System recovery is one of the easiest remedies if your Windows 7 installation has failed. Sadly, it doesn’t always work due to seemingly random issues such as the this version of system recovery options is not compatible error.
When it occurs, your PC behaves weirdly and may stubbornly refuse to recover its correct boot settings even after trying common solutions like restarting your computer.
At this point, you are faced with a splash screen at boot and then a black screen and related troubles and the computer won’t start.
The only way out for you is to try out other options -and there are plenty of them.
But just before we discuss them, let’s look at what triggers the irritating this version of system recovery options is not compatible problem…
What triggers this error?
- Compatibility issues: This hitch can occur when your installed version of Windows is incompatible with the Windows image you are using for recovery. For example, it could be an OEM while you have installed a retail edition. You could also be running a 64-bit recovery disk on a 32-bit Windows.
- Wrong Boot Settings: Adjusting the system boot settings in BIOS during repair could confuse the boot process and bring this problem.
- Disconnected Drives: You can also expect this challenge if you’re attempting a system restoration when one drive is disconnected (for PCs installed with multiple hard drives).
Long story short, the error arises due to a faulty system repair setup.
SOLVED: This Version Of System Recovery Options Is Not Compatible
There are a number of ways you can troubleshoot this recovery hurdle.
Method 1: Modify Your Boot Settings
For PCs with more than one hard disk, you can try to change your BIOS settings as follows:
Option 1: Disable all other disks but your Windows system disc
If you disable your second hard disk (and every other extra disk) in BIOS and leave the windows system disc (primary hard drive) only when recovering, the compatibility hiccup may not occur. This should then allow the Windows 7 recovery to proceed normally.
Option 2: Set the System Disk to be accessed from a lower channel
Alternatively, you may have to look into which ports the various drives – system, DVD/Blue-ray drives, and secondary disks are installed on the motherboard.
You then rewire the system drive into a lower channel/slot, for example, SATA slot #0(channel 0). Connect the rest into the other slots, for instance, the Blue-ray can go SATA slot #1, RAID on SATA slots #2, and so on.
In addition, switch boot sequences and ensure that the system disk will be number 1 in the system boot priority list.
Method 2: Disconnect and Reconnect The Drives
If your Windows repair option won’t work, try disconnecting then reconnecting your hard drives including any existing RAID disks.
You would need to access their ports by removing the system case. Remember to unplug the PC from the power source before opening the case.
Retry the recovery soon after reconnecting the power cables and see if this will fix the this version of system recovery options is not compatible problem.
Method 3: Disable UEFI
UEFI Secure Boot helps to ensure that your computer boots using trusted firmware only.
But it occasionally triggers the this version of system recovery options is not compatible issue.
Disabling Secure Boot can hence remove the unwelcome setback.
- Open your PC’s BIOS menu.

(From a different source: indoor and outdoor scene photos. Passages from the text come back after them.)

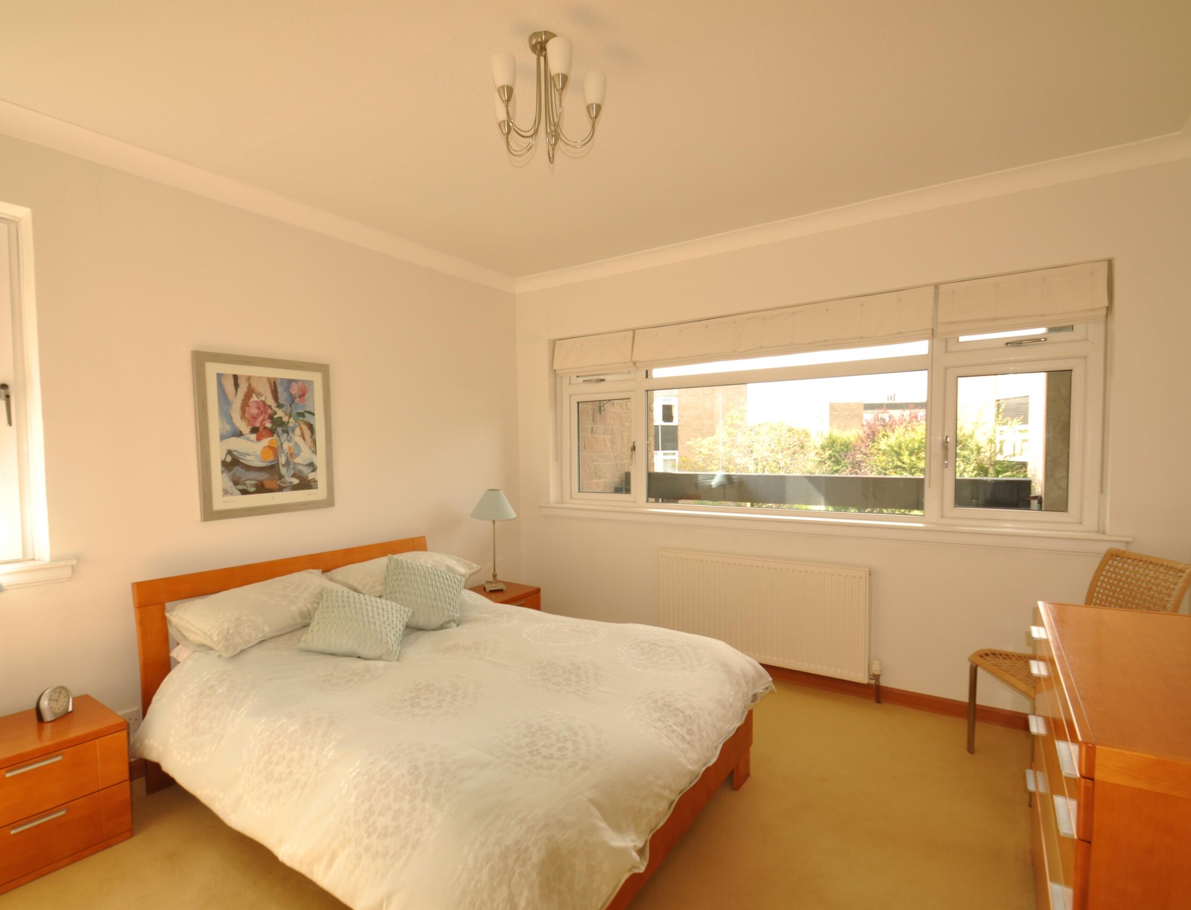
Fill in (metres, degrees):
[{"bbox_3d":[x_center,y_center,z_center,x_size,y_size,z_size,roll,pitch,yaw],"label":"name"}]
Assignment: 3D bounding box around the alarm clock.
[{"bbox_3d":[-1.986,0.900,2.103,0.059,0.114,0.094,0,2,27],"label":"alarm clock"}]

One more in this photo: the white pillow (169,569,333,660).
[{"bbox_3d":[-1.428,0.683,2.532,0.406,0.158,0.673,27,16,29],"label":"white pillow"}]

You press the correct key during boot sequence, for example, Esc, F1, F2, or F12.
- Locate the Secure Boot settings, and change it to Disabled. You can find this option under either the Authentication, Security, or Boot
- Save the changes and exit.
- The PC reboots.
If all is well, it will re-launch recovery and run the steps to completion.
Method 3: Create a Fresh Recovery Disk
It can be that you’re attempting to recover your Windows installation using an outdated Windows 7 recovery DVD.
This happens especially in newer machines which come with UEFI enabled instead of the conventional BIOS firmware interface.
- From another EFI partitioned machine, click the Start button (insert a USB flash drive/DVD first).
- Select Control Panel from the menu.
- Select System and Maintenance.
- Choose Backup and Restore.
- Click Create a system repair disc from the left pane.
- Follow the steps as directed.
- Insert the new Windows 7 recovery disk then restart your PC and run the usual steps to recover your windows 7 image.
Method 4: Boot in UEFI Mode/ legacy BIOS-compatibility
Another way to beat this error is by booting in UEFI mode.
That’s because booting into this mode when recovering Windows eliminates any compatibility conflicts from your USB/DVD.
- Insert the Windows installation DVD/USB key.
- Boot your PC to this DVD/USB key again by clicking any key at bootup.
- Go through the installation wizard until you come to the choose an installation type Here you select Custom.
- The Where do you want to install WindowsWindow pops up. Do this: Select each partition shown on the drive, and choose Delete.
- The drive will now show one huge unallocated space/area. Select this unallocated space and press Next.
- Windows will automatically detect that the computer has booted into the UEFI mode, and will reformat the drive and begin the installation.
- Don’t install. Instead, Click X to halt the process (after deleting the partition) then choose repair.
- Check if the System Recovery options are now working fine.